> **SOURCE DOCUMENT**:
/---

FoodWorks Celebrates Rhode Island’s Resilient Food Producers
Photos By Members of The Wickford Art Association
The Wickford Art Association’s Exhibit of Food Photography plus a Food and Art Market—for All to Enjoy!
Route 102 runs like an artery through some of Rhode Island’s greenest pastures. Whether driving north or south—or even east and west, if in Exeter—102 takes you through some of the Ocean State’s more rural areas, which can feel far removed from the coast even if they aren’t really that far apart.
Just off 102 to the north, in one of the state’s highest regions, sits Hopkins Southdowns, a sheep farm that has been in the same family for several generations. The farm features a sprawling 52 acres, with a central green pasture. The terrain is carefully overseen by Billy the Guard Llama, a tall and fluffy creature the color of dark chocolate, with long yellow teeth and a propensity for spitting. It’s Billy’s job to look after the dozens of sheep housed on the farm, rotating between a series of barns and fields.

\---

> **SUPPLIED RECORDS**:

/---

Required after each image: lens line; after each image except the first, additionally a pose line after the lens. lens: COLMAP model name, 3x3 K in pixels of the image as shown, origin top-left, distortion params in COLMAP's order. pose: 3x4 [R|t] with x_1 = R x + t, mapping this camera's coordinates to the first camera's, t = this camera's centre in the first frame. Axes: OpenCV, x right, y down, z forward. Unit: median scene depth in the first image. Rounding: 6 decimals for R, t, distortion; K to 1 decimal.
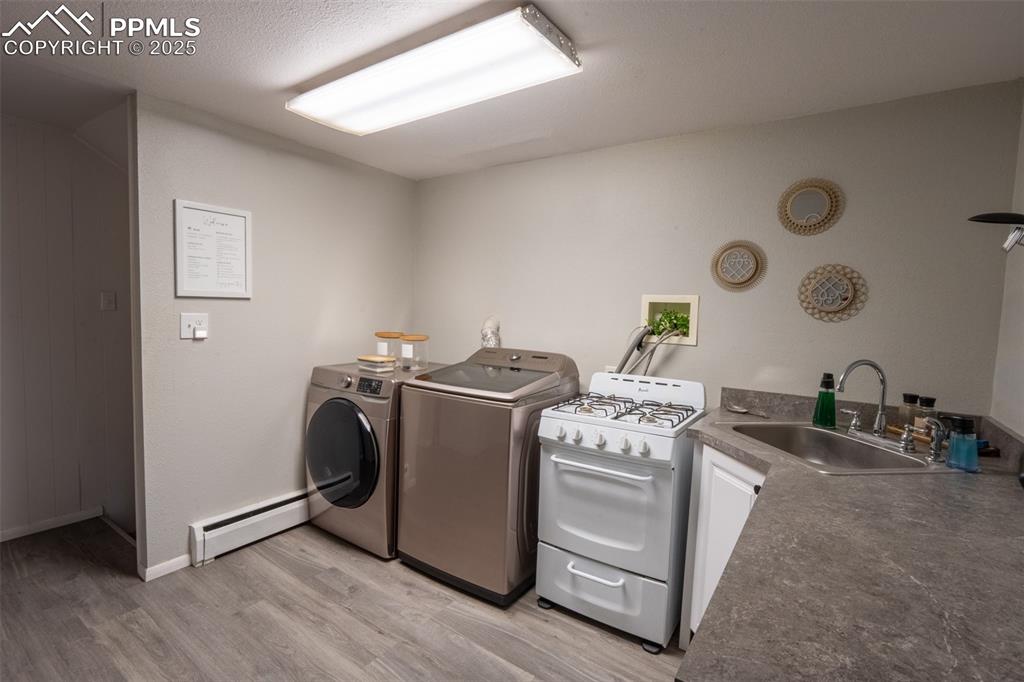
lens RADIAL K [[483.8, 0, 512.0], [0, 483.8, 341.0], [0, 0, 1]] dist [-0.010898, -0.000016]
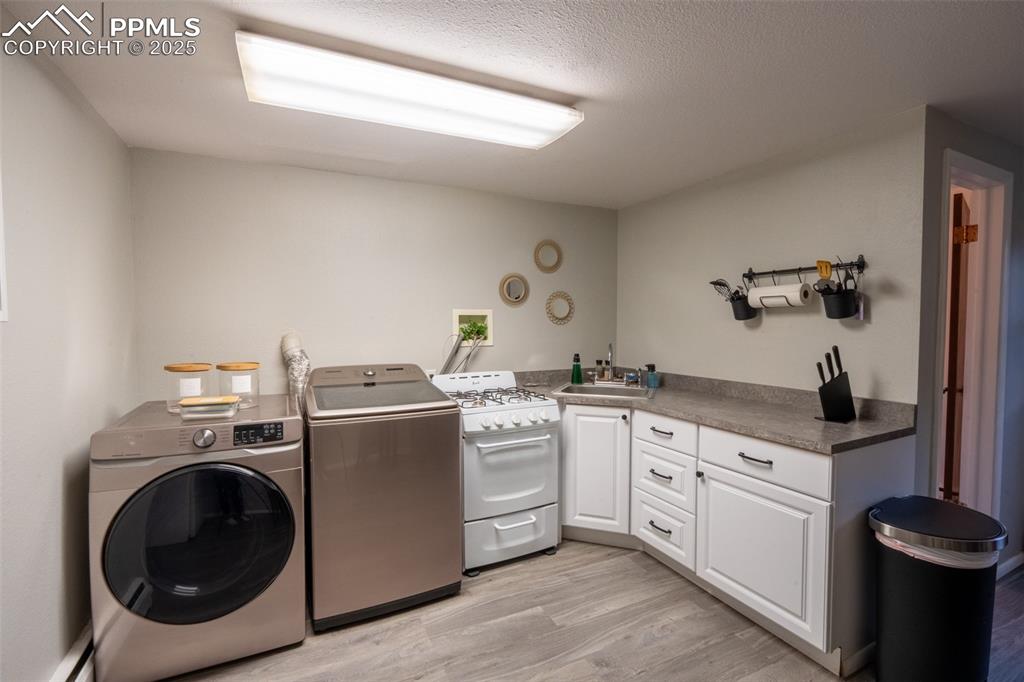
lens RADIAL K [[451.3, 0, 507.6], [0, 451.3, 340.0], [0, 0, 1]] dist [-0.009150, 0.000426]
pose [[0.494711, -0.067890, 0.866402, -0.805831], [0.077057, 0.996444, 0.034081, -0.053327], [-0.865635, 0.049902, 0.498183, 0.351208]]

\---
/---

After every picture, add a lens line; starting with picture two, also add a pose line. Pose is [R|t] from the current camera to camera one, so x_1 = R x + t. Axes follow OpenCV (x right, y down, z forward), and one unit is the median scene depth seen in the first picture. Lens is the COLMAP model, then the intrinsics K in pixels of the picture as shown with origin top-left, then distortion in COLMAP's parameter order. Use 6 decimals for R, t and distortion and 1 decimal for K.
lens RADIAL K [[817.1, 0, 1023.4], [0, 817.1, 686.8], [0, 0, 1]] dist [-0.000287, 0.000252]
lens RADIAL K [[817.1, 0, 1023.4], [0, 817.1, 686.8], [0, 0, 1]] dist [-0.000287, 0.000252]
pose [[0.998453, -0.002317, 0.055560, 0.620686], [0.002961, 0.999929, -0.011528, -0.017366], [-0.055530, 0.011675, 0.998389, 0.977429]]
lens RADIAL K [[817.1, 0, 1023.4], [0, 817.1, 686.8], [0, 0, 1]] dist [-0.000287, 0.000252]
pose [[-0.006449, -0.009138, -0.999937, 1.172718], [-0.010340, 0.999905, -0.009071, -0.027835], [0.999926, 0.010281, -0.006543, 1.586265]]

\---
/---

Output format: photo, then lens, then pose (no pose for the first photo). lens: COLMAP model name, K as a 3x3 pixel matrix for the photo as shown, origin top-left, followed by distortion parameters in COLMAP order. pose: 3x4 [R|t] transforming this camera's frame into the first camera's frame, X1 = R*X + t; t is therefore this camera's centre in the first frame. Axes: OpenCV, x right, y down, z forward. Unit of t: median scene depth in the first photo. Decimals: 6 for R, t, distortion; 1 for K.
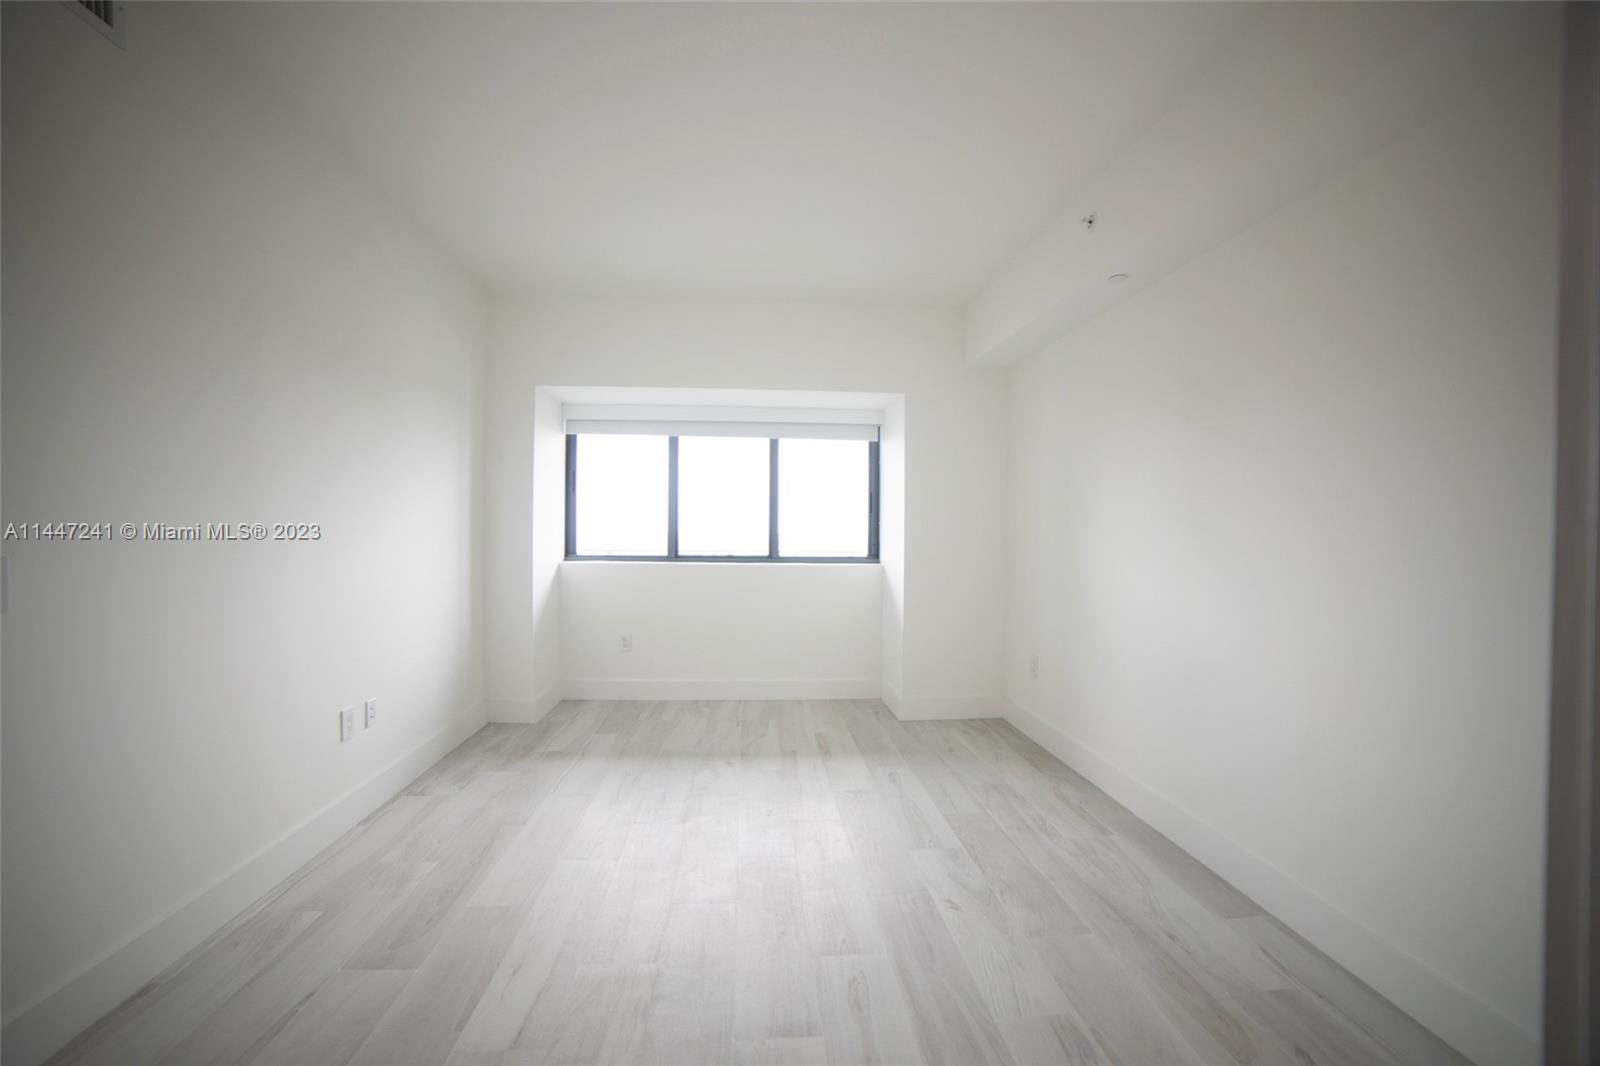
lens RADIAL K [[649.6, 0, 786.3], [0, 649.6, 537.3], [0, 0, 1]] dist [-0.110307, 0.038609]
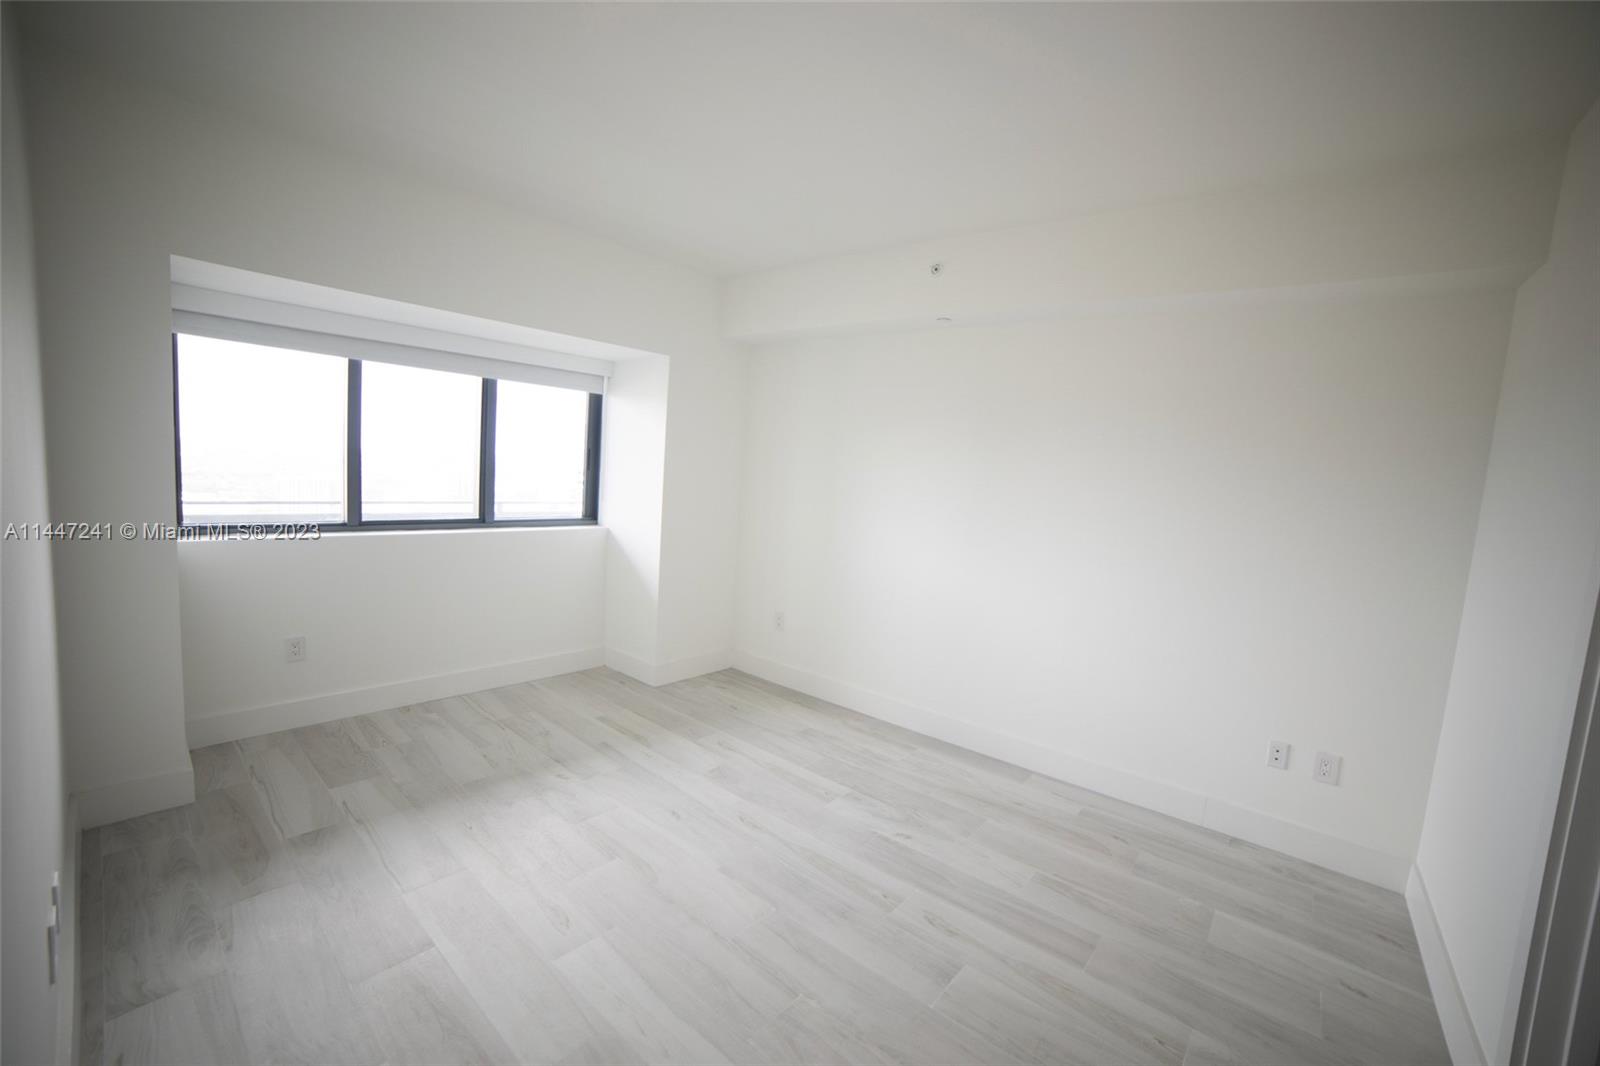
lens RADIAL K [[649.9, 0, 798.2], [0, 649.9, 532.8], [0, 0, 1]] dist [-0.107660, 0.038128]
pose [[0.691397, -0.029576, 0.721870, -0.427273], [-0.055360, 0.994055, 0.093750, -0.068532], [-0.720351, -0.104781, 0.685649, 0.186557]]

\---

> **SET OF TASKS**:
• a. According to the FoodWorks article, how many acres does Hopkins Southdowns cover?
• b. Reproduce the FoodWorks article text between "Just off 102" and "barns and fields.", inclusive.
The rows are not needed here.

> **EXERCISE RESULTS**:
• a. 52 acres

• b.
Just off 102 to the north, in one of the state’s highest regions, sits Hopkins Southdowns, a sheep farm that has been in the same family for several generations. The farm features a sprawling 52 acres, with a central green pasture. The terrain is carefully overseen by Billy the Guard Llama, a tall and fluffy creature the color of dark chocolate, with long yellow teeth and a propensity for spitting. It’s Billy’s job to look after the dozens of sheep housed on the farm, rotating between a series of barns and fields.